When I think of the great gatsby, i think of the green light that he would stare at over on the other side of the bay. The green light was on the dock where daisy and her lame-ass husband lived with their kids. she is brutally unhappy with her life, yet unable to extract herself from the materialism that she bathes in. each night gatsby stands on his dock across the bay from her house. he reaches his arms towards the green light on her dock; across that small but unfathomable gulf where his attempts at getting to her have fallen short. he spent ten years away from her meticulously building riches and with precision and certainty made it all the way here; just across the bay. but, alas, after a journey of a million miles he is unable to take the last step.
my first daisy was ginny. we became really close friends my junior year. i was so in love with her and yet such a close friend that it was hard to reconcile the two. we talked every night and she let me in; deep in. i’m not sure if it was this trust that made me feel i would be betraying her if i let out my feelings. but, instead of surfacing my emotions i buried them. all the while planning how i was eventually going to win her love; even as she started dating my best friend. i may have even encouraged her, the sick puppy that i am. I was creating a persona to fit my feelings into how i thought the world worked. and when i realized that the world didn’t work like that, just like in gatsby, everything came crashing down. the real blow came after the war was lost, when i found out maybe she did want me all along. i was so busy looking up ahead that i couldn’t see what was laying at my feet.
in english class towards the end of that year, we were assigned the great gatsby, and discussed it in class. after a year of zero class participation i came alive. i hijacked the class, standing on my desk, madly debating with my teacher the green light and its meaning. he finally had to send me out to take a walk before we came to blows. but you could tell he dug it. when we graduated the next year he took me aside after the ceremony. i wasn’t sure why, we hadn’t talked since i had him that last year. he looked at my confused expression, chuckled and handed me a copy of the great gatsby. as he walked away he said “don’t ever stop arguing for what you believe in, chris.” i stood there for a sec, then i opened the book and thumbed through it. there was an inscription from him on the second page, “i read it again, and you were right.” while the book meant more than the diploma i held in my other hand, it occurred to me I hadn’t quite graduated from that school yet.

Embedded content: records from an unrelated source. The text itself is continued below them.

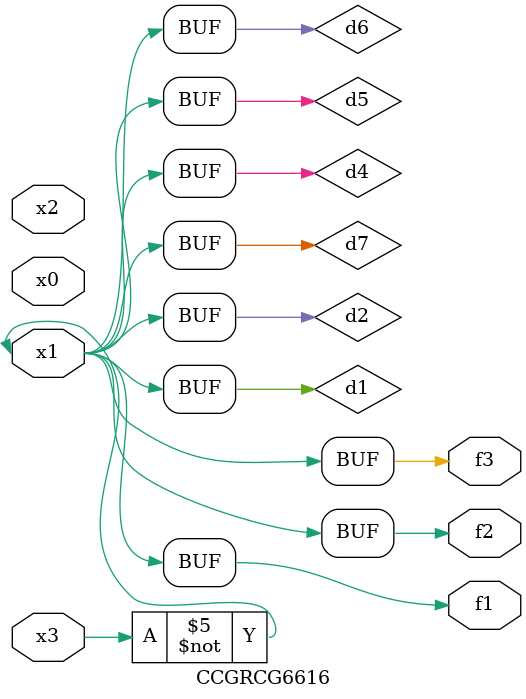
<source format=v>
module CCGRCG6616(
	input x0, x1, x2, x3,
	output f1, f2, f3
);

	wire d1, d2, d3, d4, d5, d6, d7;

	not (d1, x3);
	buf (d2, x1);
	xnor (d3, d1, d2);
	nor (d4, d1);
	buf (d5, d1, d2);
	buf (d6, d4, d5);
	nand (d7, d4);
	assign f1 = d6;
	assign f2 = d7;
	assign f3 = d6;
endmodule

</source>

sure enough, i went on to play variations on the theme throughout my life. i don’t want to sound all doom and gloom. ask any of my friends who’ve known me, i have led a charmed and wonderful life. and while this past year has tried to make up for that luck, it ended up lifting me even higher. through impossible tragedy and destruction i have been broken open; wide open.
as i sit here now typing this, i am faced with another potential daisy. a love affair, in my mind, that is not only one-sided but also distanced and without much hope. i can easily see how i could turn it into another gatsby cycle, another repeated pattern. but fortunately, my circuits have been ripped to shreds and the patterns have been disabled. i am building my machine back from scratch. in truth i’ve actually stopped building. i’m just letting it all go. my daisy has turned into a muse. instead of trying to be someone i’m not, i let out my feelings without regard; real time. and reciprocation? well that’ll be nice one day. for now i am happy just expressing my love in poetry and words and actions to myself, to my muse and to my friends. i don’t need anything back. by giving, i receive. and in my best reality there is nothing outside of me that I quest for any longer. the best things are in here or will make their way in here in time.
the green light on the other side of the bay; it is a reflection on the water of what is already inside me. that’s why gatsby couldn’t reach it. but now that i know where it really is, maybe i can.